The law holds that for plaintiff to succeed, she must prove that defendant had unjustifiably abandoned her without her consent and with intent not to return. Temporary absence is not abandonment. The absence must be complete with an intent not to return. (Grossman, N.Y. Law of Domestic Relations, ch. XIV, § 491, pp. 350, 390; Purvin v. Purvin, 51 N.Y.S.2d 492; Matter of LaPenna, 16 A.D.2d 655.) A decree should not be granted except upon very satisfactory proof of the fact of abandonment ( Simon v. Simon, 6 App. Div. 469). Even where a spouse leaves the marital bed without justification but offers in good faith to return as the bedmate, there is no abandonment ( Ziegler v. Ziegler, 10 A.D.2d 270, affd. 9 N.Y.2d 737), unless it is found that the offer to return was not made in good faith ( Ewards v. Edwards, 281 App. Div. 868). The offer made by defendant on the witness stand to resume marital relationship with plaintiff to the exclusion of her father as part of their household, was not in any manner weakened by plaintiff as to good faith; therefore, I find on the credible evidence, not on the number of witnesses, that the peace offer was made in good faith. This is an instance of "Testimony is to be weighed, not counted." (Ballentine's Law Dictionary, pp. 982, 1277.)
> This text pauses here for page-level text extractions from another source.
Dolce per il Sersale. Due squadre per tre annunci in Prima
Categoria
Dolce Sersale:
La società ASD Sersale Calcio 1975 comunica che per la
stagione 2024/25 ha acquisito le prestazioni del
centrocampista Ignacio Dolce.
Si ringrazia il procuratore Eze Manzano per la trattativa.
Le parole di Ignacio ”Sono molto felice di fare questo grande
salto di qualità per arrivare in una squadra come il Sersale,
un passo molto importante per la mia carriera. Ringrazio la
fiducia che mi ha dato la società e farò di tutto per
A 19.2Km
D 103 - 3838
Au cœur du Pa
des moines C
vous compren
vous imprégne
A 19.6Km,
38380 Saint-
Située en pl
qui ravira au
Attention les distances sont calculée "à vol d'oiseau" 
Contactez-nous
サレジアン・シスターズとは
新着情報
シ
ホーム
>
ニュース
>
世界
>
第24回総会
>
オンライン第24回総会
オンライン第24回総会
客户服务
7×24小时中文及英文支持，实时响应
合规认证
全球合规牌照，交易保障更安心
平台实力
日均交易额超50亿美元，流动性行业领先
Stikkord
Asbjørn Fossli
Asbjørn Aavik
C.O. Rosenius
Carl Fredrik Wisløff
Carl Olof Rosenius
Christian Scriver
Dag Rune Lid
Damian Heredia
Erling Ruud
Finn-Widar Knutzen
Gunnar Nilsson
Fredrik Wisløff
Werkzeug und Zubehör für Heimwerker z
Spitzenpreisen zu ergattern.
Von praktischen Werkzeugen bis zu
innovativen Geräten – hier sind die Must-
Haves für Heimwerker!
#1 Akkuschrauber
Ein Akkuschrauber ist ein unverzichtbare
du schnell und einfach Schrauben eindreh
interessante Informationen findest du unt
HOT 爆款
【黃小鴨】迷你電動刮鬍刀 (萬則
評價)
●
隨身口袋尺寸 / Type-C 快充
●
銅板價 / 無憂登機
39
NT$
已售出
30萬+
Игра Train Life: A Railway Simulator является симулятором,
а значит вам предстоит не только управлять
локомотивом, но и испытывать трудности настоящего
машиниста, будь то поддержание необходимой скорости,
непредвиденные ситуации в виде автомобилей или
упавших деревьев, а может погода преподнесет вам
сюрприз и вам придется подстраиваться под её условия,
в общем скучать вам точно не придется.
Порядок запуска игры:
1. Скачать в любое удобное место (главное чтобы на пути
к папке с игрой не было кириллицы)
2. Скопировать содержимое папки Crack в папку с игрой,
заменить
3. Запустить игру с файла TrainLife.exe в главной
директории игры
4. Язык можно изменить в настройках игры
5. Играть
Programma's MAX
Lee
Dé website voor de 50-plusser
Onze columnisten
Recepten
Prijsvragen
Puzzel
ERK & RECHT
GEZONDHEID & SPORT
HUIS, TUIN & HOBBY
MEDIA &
Defendant seems to be within his rights when he called for the ouster of his father-in-law from their future home.
A spouse is not obligated by law to live with the relatives of a mate. So that, when a husband chooses a domicile, as is the case here, and offers a home and maintenance to his wife, but not to the wife's relatives, it is the wife's duty to go with her husband to the home which he offers to provide. ( Downes v. Downes, 225 App. Div. 886; cf. Mossa v. Mossa, 123 App. Div. 400; Meyer v. Meyer, 9 N.Y.S.2d 28; Bohmert v. Bohmert, 241 N.Y. 446; Aghnides v. Aghnides, 308 N.Y. 530; Fox v. Fox, 17 Misc.2d 998.)
What I particularly consider as seriously militating against plaintiff's case is that it was wrong on the part of plaintiff to foreclose defendant's right of ingress to and egress from their homestead, especially when it is owned jointly by them (cf. Klein v. Klein, 25 Misc.2d 539; Fine v. Scheinhaus, 202 Misc. 272). In view of this drastic act, it would seem that the notion that women belong to the weaker sex is only entertained by the credulous and unsophisticated. Women are not easily beguiled. ( Breon v. Henkle, 14 Or. 494.)
In finality, I may say, borrowing the language of the court in Simon v. Simon ( 15 Misc. 515, 520, affd. 6 App. Div. 469, affd. 159 N.Y. 549): "From a careful consideration of the entire case, it must be held that the evidence discloses nothing more than a temporary separation [in this case from the start] of the parties [before locking defendant out] because of a disagreement." (See, also, Fisk v. Fisk, 12 Misc. 466.)
In taking a wife, a man does not put himself under an overseer. ( Braswell v. Suber, 61 Ga. 398.) The relation between the sexes has radically changed. Man and woman are now upon a plane of substantial legal equality. ( Rozell v. Rozell, 281 N.Y. 106, 111.)
The alpha and omega of this review resolves itself into the only disposition of this phase of the case, and that is a judgment for defendant dismissing the complaint on the merits. In my view, plaintiff has failed in her onus probandi. No suit money is allowed because, as heretofore indicated, plaintiff is far from straitened circumstances to make her fear the blight of poverty.